Ibuprofen blocks aspirin

benefit for stroke patients

A daily aspirin is often recommended to lessen the risk of a second stroke, because it prevents platelets from clumping together. But that benefit may disappear for those who also take ibuprofen or similar drugs, a small study found.

The researchers identified 28 stroke patients who were taking both kinds of medication. None showed evidence that the aspirin prevented their platelets from clumping.

Eighteen of the patients agreed to stop ibuprofen or a similar drug called naproxen while continuing to take the aspirin. Two to four weeks later, the aspirin was able to do its business: Platelet clumping was significantly reduced in all 18 patients.

The study, by researchers at the University at Buffalo, N.Y., and Dent Neurologic Institute, was published in a recent issue of the Journal of Clinical Pharmacology and is available at http://jcp.sagepub.com/cgi/reprint/48/1/117.

- Tom Avril

Spinal injuries less likely when

seat belts used with air bags

Some drivers and front-seat passengers mistakenly believe that air bags are for people who don't like to wear seat belts. New research shows that when belts and bags are used in combination, accident victims are less likely to suffer cervical spine fractures and other spinal cord injuries.

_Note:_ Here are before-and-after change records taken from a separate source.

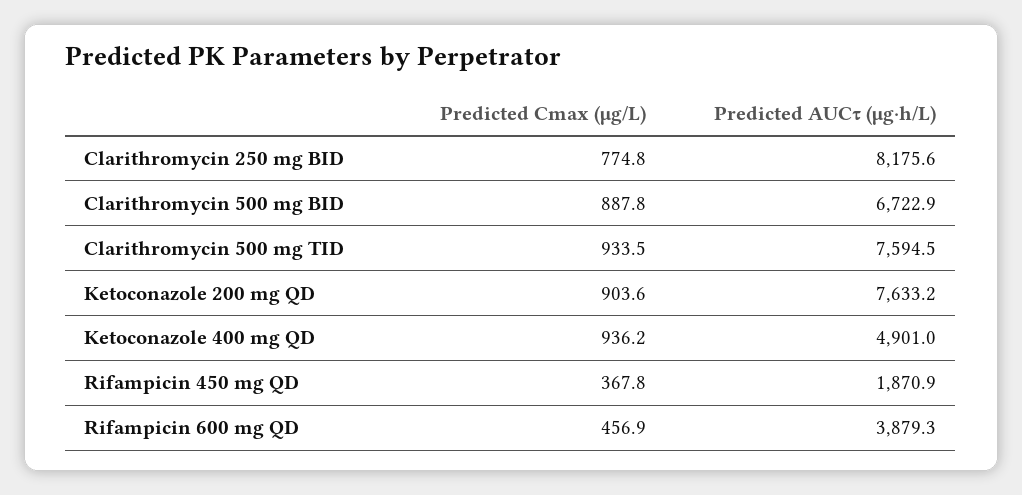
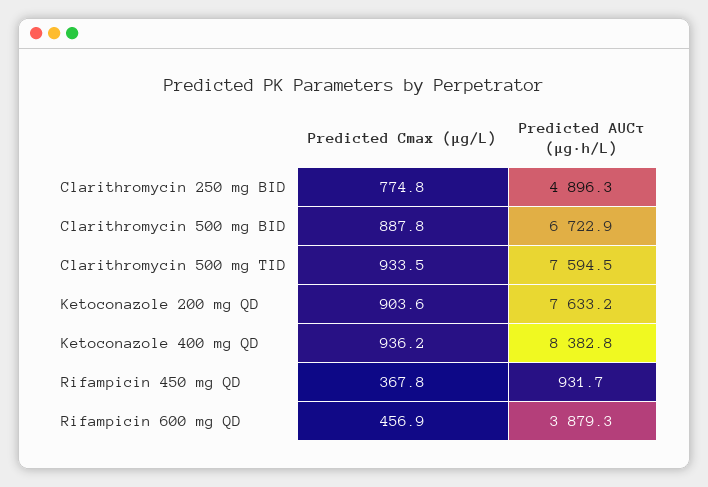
  {
    "Predicted Cmax (μg/L)": {
      "Clarithromycin 250 mg BID": 774.8,
      "Clarithromycin 500 mg BID": 887.8,
      "Clarithromycin 500 mg TID": 933.5,
      "Ketoconazole 200 mg QD": 903.6,
      "Ketoconazole 400 mg QD": 936.2,
      "Rifampicin 450 mg QD": 367.8,
      "Rifampicin 600 mg QD": 456.9
    },
    "Predicted AUCτ (μg·h/L)": {
-     "Clarithromycin 250 mg BID": 8175.6,
+     "Clarithromycin 250 mg BID": 4896.3,
      "Clarithromycin 500 mg BID": 6722.9,
      "Clarithromycin 500 mg TID": 7594.5,
      "Ketoconazole 200 mg QD": 7633.2,
-     "Ketoconazole 400 mg QD": 4901,
+     "Ketoconazole 400 mg QD": 8382.8,
-     "Rifampicin 450 mg QD": 1870.9,
+     "Rifampicin 450 mg QD": 931.7,
      "Rifampicin 600 mg QD": 3879.3
    }
  }

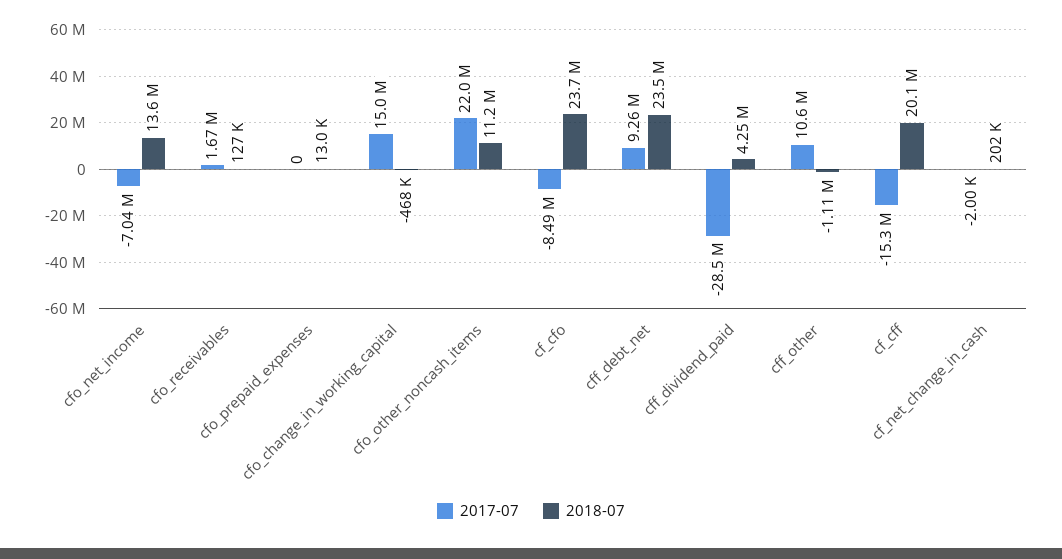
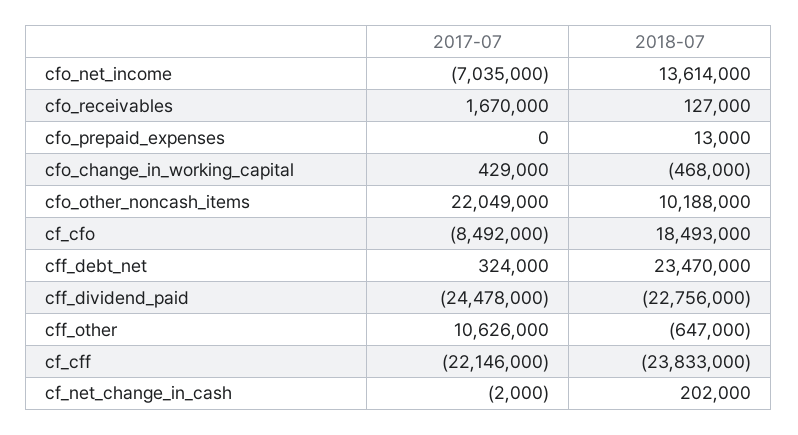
  {
    "2017-07": {
      "cfo_net_income": -7035000,
      "cfo_receivables": 1670000,
      "cfo_prepaid_expenses": 0,
-     "cfo_change_in_working_capital": 15000000,
+     "cfo_change_in_working_capital": 429000,
      "cfo_other_noncash_items": 22049000,
      "cf_cfo": -8492000,
-     "cff_debt_net": 9260000,
+     "cff_debt_net": 324000,
-     "cff_dividend_paid": -28500000,
+     "cff_dividend_paid": -24478000,
      "cff_other": 10626000,
-     "cf_cff": -15300000,
+     "cf_cff": -22146000,
      "cf_net_change_in_cash": -2000
    },
    "2018-07": {
      "cfo_net_income": 13614000,
      "cfo_receivables": 127000,
      "cfo_prepaid_expenses": 13000,
      "cfo_change_in_working_capital": -468000,
-     "cfo_other_noncash_items": 11200000,
+     "cfo_other_noncash_items": 10188000,
-     "cf_cfo": 23700000,
+     "cf_cfo": 18493000,
      "cff_debt_net": 23470000,
-     "cff_dividend_paid": 4250000,
+     "cff_dividend_paid": -22756000,
-     "cff_other": -1110000,
+     "cff_other": -647000,
-     "cf_cff": 20100000,
+     "cf_cff": -23833000,
      "cf_net_change_in_cash": 202000
    }
  }

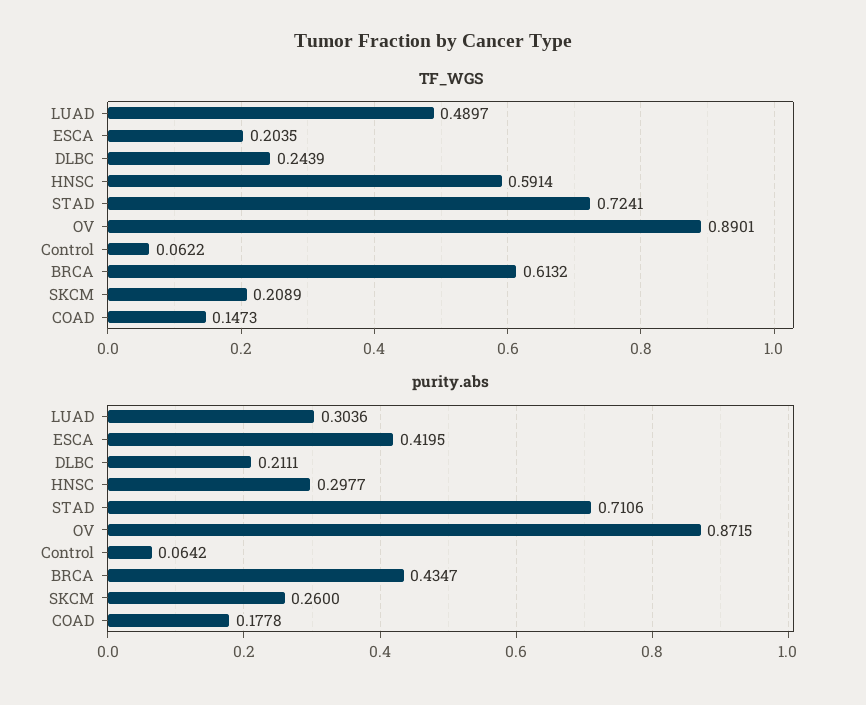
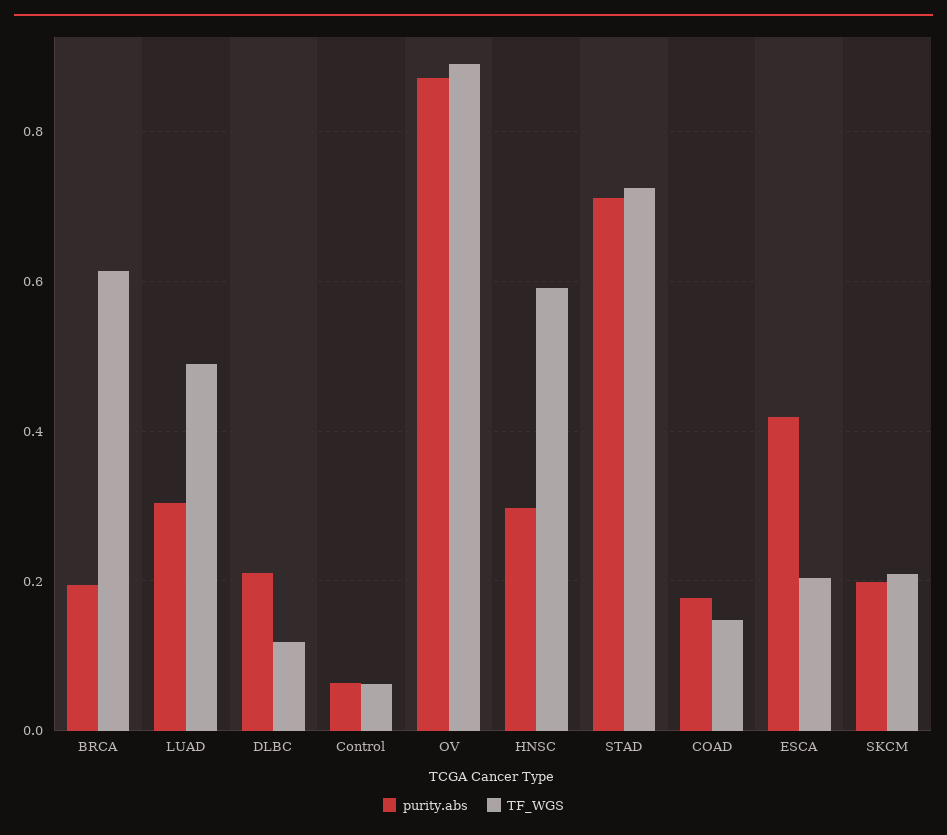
  {
    "TF_WGS": {
      "LUAD": 0.4897,
      "ESCA": 0.2035,
-     "DLBC": 0.2439,
+     "DLBC": 0.12,
      "HNSC": 0.5914,
      "STAD": 0.7241,
      "OV": 0.8901,
      "Control": 0.0622,
      "BRCA": 0.6132,
      "SKCM": 0.2089,
      "COAD": 0.1473
    },
    "purity.abs": {
      "LUAD": 0.3036,
      "ESCA": 0.4195,
      "DLBC": 0.2111,
      "HNSC": 0.2977,
      "STAD": 0.7106,
      "OV": 0.8715,
      "Control": 0.0642,
-     "BRCA": 0.4347,
+     "BRCA": 0.2,
-     "SKCM": 0.26,
+     "SKCM": 0.2,
      "COAD": 0.1778
    }
  }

The study, published in the March 15 issue of the journal Spine, looked at 12,700 patients with spinal injuries from auto accidents between 1990 and 2002. About 5,500 patients had fractures of the spine, and the study focused on them.

When drivers and front-seat passengers failed to strap in, 54 percent suffered cervical spine fractures compared with 42 percent who benefited from both the belts and the air bags.

Part of the explanation, wrote the researchers, from the University of Pittsburgh, may be that air bags were designed to be used with seat belts, which help position the body for optimal protection from an air bag deploying in a crash.

The authors also noted that passengers and drivers who failed to use a seat belt had more severe injuries and spent more time in the hospital.